-------- AVAILABLE RECORDS

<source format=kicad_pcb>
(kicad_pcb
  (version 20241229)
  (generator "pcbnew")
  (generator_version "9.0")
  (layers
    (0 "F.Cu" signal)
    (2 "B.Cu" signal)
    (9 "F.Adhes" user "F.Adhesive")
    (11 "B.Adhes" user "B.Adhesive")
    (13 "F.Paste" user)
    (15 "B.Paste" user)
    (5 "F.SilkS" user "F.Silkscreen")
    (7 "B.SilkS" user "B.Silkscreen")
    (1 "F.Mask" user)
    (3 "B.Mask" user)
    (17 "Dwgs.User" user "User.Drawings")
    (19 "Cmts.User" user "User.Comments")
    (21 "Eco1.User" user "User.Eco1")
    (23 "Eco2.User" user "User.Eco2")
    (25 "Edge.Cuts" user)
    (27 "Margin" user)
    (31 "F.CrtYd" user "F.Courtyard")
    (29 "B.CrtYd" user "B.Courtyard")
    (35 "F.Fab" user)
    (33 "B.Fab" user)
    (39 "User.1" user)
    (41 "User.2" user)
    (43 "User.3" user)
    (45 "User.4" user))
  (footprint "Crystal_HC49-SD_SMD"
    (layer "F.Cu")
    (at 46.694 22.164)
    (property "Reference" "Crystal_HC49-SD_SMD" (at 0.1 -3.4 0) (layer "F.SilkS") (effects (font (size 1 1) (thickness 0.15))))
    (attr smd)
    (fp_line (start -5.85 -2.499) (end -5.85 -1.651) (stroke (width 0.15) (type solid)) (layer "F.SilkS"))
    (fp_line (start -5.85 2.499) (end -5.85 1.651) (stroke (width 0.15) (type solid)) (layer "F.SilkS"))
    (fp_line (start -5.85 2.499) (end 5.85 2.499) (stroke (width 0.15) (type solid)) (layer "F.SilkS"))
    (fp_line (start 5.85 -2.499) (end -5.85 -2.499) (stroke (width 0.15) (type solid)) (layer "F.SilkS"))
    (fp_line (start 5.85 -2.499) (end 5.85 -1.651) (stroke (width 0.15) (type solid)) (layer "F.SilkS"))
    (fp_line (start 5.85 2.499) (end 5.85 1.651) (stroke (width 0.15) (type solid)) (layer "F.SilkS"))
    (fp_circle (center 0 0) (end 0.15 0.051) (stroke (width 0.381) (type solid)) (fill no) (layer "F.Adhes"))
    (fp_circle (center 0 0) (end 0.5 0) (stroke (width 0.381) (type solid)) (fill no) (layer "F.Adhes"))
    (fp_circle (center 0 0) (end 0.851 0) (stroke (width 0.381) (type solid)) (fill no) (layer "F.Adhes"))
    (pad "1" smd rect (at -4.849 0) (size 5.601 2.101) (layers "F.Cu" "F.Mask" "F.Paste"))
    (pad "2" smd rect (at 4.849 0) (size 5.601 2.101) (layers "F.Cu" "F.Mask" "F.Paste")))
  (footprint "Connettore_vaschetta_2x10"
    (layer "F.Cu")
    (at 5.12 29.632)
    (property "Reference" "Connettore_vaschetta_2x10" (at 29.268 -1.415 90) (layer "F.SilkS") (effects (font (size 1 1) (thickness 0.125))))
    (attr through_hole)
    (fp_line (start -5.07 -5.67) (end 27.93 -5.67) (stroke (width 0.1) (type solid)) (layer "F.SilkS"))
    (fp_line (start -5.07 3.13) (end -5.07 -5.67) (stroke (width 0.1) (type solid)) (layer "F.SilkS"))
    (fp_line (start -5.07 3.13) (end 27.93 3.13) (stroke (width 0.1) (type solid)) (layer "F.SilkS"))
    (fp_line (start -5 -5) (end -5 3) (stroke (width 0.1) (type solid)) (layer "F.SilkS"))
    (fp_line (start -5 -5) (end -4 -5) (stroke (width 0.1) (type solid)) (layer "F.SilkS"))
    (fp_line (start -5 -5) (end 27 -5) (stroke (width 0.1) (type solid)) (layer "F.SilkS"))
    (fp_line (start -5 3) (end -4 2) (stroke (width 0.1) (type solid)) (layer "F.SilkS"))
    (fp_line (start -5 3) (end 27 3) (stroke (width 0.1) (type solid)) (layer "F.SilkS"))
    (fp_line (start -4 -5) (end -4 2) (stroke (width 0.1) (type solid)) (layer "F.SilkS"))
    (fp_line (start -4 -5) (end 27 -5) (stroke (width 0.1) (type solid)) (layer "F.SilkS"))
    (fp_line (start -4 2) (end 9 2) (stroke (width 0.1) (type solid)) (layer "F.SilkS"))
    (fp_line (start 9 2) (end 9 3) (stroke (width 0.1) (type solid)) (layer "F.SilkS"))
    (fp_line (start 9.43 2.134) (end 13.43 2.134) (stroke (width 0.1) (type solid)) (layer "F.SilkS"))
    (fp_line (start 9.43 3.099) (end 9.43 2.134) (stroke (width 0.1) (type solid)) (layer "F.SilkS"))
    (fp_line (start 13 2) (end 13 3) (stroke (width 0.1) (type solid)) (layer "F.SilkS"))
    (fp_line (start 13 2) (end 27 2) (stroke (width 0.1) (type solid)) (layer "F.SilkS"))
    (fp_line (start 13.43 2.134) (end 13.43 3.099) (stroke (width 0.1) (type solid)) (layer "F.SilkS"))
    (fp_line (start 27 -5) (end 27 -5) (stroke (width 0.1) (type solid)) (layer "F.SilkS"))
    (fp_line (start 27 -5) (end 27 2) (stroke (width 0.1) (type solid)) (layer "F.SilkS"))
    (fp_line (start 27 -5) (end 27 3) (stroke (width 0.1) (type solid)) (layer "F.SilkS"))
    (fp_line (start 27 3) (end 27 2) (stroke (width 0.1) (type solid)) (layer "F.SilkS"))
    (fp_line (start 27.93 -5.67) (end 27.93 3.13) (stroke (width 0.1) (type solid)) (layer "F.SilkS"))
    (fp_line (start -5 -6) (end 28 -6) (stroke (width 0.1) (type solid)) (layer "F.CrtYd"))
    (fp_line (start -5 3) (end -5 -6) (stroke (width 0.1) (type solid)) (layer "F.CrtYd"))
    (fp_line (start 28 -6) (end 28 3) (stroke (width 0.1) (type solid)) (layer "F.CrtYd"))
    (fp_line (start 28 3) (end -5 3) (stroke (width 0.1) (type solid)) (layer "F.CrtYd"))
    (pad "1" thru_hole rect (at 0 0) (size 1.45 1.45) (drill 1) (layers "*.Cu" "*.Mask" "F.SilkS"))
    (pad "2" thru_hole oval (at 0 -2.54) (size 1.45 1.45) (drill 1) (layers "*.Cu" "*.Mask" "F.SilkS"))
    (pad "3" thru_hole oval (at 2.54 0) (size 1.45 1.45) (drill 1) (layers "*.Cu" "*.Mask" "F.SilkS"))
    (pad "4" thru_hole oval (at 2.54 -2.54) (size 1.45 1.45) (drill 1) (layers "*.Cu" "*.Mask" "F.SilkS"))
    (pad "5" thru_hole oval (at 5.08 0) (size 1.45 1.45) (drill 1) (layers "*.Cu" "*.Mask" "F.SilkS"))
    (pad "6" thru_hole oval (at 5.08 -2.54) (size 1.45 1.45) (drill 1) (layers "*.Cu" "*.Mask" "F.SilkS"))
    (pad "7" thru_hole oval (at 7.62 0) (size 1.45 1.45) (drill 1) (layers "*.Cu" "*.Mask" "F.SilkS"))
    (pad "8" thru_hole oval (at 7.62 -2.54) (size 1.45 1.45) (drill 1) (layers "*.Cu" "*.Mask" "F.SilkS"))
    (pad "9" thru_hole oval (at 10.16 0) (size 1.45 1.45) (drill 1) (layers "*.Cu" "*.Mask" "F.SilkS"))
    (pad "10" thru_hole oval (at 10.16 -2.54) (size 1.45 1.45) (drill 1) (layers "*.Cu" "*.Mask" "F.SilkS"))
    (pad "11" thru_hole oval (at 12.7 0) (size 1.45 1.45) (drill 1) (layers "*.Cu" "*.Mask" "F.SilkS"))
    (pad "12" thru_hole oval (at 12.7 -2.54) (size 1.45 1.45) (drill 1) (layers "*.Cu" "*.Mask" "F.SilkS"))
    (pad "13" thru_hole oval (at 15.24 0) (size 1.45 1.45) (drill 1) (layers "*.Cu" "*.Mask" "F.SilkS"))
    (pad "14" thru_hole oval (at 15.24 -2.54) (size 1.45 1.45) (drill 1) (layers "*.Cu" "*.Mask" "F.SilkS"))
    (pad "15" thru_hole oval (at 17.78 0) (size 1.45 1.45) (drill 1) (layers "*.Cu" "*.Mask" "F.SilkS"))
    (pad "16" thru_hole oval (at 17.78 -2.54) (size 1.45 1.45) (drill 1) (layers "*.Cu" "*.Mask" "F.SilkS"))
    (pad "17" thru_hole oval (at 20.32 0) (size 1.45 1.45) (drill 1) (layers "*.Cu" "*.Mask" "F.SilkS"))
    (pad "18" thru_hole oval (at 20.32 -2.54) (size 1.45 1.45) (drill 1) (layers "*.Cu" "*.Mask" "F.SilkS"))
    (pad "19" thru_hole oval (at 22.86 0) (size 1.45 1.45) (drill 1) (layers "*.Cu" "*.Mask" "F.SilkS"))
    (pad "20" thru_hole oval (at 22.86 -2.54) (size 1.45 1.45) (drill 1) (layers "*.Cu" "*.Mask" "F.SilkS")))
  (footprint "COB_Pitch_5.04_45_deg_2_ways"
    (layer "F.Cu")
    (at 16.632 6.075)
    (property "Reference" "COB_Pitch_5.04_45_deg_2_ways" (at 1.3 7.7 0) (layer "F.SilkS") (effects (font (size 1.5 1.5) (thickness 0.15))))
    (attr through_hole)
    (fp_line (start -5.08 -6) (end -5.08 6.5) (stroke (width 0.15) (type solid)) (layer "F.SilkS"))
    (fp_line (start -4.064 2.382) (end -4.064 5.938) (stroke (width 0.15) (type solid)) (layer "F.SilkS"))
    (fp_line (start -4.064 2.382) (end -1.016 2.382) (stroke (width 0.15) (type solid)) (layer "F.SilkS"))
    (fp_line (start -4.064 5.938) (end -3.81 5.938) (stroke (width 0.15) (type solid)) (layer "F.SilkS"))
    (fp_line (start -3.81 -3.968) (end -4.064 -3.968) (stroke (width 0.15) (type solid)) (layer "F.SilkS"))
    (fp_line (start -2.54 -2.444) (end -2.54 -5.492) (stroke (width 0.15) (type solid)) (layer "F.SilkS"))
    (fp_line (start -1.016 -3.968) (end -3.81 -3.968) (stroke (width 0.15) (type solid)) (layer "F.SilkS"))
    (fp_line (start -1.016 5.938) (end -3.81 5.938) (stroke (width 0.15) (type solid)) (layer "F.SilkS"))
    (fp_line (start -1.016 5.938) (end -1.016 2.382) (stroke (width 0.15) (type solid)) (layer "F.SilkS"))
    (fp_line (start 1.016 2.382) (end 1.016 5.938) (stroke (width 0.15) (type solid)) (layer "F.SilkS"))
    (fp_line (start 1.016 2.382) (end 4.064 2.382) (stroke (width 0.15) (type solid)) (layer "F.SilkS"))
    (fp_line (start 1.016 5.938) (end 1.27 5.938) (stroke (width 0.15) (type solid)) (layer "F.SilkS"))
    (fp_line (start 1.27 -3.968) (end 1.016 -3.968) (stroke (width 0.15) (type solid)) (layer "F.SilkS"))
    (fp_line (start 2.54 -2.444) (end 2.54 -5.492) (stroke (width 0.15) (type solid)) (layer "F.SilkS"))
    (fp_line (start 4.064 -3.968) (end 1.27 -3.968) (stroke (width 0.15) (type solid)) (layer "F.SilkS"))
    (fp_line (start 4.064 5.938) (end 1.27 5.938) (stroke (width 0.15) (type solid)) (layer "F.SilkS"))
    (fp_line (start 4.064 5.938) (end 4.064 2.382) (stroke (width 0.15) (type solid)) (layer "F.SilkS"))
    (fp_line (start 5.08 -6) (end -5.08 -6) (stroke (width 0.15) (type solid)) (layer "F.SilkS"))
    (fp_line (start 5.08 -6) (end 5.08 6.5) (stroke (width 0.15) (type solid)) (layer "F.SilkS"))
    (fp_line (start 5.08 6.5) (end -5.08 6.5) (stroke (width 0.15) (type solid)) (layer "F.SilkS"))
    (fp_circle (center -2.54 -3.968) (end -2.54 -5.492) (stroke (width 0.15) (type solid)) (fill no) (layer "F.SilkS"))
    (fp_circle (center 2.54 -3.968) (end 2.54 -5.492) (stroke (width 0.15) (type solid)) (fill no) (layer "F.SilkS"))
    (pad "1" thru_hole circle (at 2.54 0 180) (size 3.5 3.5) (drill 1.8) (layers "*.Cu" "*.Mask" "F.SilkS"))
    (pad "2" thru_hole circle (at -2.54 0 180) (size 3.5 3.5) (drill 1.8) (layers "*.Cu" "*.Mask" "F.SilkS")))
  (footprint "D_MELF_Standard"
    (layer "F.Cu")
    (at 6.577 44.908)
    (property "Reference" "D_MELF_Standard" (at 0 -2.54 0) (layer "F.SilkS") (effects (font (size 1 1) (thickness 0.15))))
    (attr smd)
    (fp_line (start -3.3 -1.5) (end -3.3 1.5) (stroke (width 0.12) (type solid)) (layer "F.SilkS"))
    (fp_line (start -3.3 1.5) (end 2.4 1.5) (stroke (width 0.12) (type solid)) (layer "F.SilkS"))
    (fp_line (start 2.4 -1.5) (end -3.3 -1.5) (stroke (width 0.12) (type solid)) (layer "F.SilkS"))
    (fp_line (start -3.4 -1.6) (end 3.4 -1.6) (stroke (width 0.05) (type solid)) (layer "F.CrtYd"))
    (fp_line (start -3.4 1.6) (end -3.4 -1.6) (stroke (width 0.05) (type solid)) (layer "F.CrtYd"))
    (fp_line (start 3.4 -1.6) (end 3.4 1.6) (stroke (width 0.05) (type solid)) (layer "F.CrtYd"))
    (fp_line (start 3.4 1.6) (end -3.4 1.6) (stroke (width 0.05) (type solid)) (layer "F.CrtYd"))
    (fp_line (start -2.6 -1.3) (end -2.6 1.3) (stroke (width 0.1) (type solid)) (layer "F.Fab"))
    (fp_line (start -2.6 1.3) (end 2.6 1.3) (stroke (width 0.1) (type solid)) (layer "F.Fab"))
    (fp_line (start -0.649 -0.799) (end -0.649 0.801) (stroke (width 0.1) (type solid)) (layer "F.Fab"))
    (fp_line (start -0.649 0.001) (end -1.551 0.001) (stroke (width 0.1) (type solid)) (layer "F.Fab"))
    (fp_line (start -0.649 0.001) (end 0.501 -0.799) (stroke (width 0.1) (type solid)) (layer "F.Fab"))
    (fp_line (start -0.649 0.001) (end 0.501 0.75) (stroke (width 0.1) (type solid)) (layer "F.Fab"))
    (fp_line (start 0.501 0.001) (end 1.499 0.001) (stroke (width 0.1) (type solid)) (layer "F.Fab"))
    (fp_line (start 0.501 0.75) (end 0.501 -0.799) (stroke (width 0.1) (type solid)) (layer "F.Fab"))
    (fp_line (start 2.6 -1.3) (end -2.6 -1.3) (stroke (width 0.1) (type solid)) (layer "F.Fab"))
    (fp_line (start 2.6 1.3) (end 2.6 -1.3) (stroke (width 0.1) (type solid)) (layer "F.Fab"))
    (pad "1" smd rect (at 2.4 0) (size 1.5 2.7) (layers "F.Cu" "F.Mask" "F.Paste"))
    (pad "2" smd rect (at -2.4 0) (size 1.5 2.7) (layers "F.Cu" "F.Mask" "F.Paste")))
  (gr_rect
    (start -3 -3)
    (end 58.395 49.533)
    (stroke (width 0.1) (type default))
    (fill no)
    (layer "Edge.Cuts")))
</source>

----------------

◆ DIRECTIONS FOR THIS TASK
Starting at the line that has "(fp_line (start 28 -6)" in the records above, restate word for word every line until the one that has "(fp_line (start 28 3)", and include that one as well.

◆ WRITTEN SOLUTION
    (fp_line (start 28 -6) (end 28 3) (stroke (width 0.1) (type solid)) (layer "F.CrtYd"))
    (fp_line (start 28 3) (end -5 3) (stroke (width 0.1) (type solid)) (layer "F.CrtYd"))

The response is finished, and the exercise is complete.